- [DATA FOR THIS TASK]
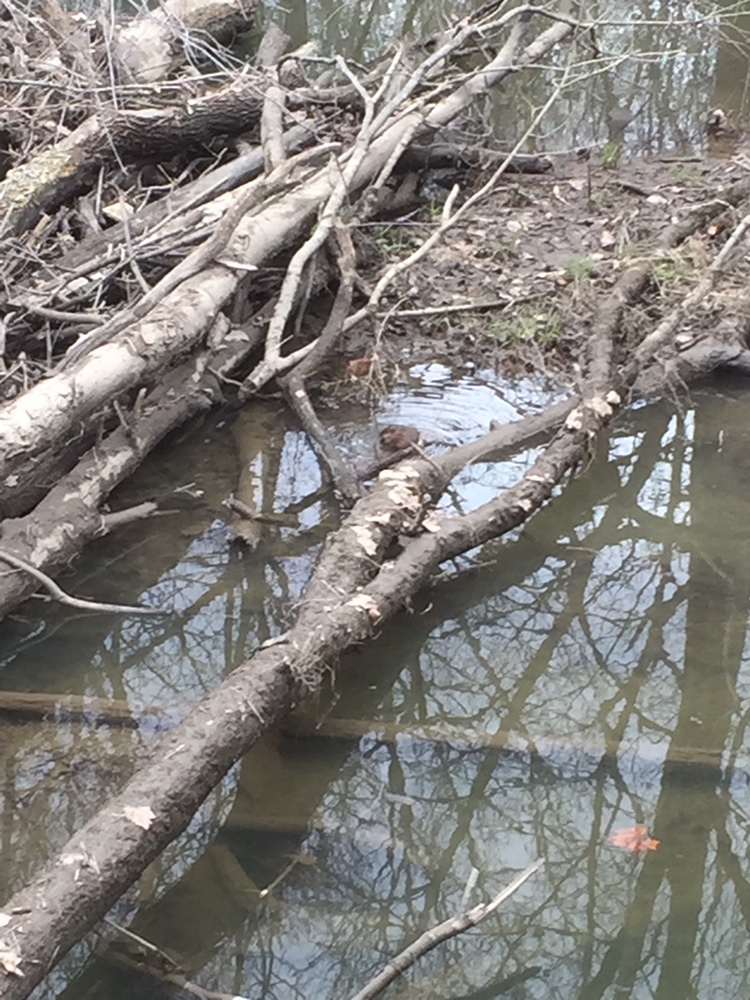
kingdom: Animalia
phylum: Chordata
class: Mammalia
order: Rodentia
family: Cricetidae
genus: Ondatra
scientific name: Ondatra zibethicus
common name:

- [DO THIS] Copy the lines of the items word for word, starting at the line with "phylum: Chordata" and continuing through the final line of the items.

- [FINAL RESULT]
phylum: Chordata
class: Mammalia
order: Rodentia
family: Cricetidae
genus: Ondatra
scientific name: Ondatra zibethicus
common name:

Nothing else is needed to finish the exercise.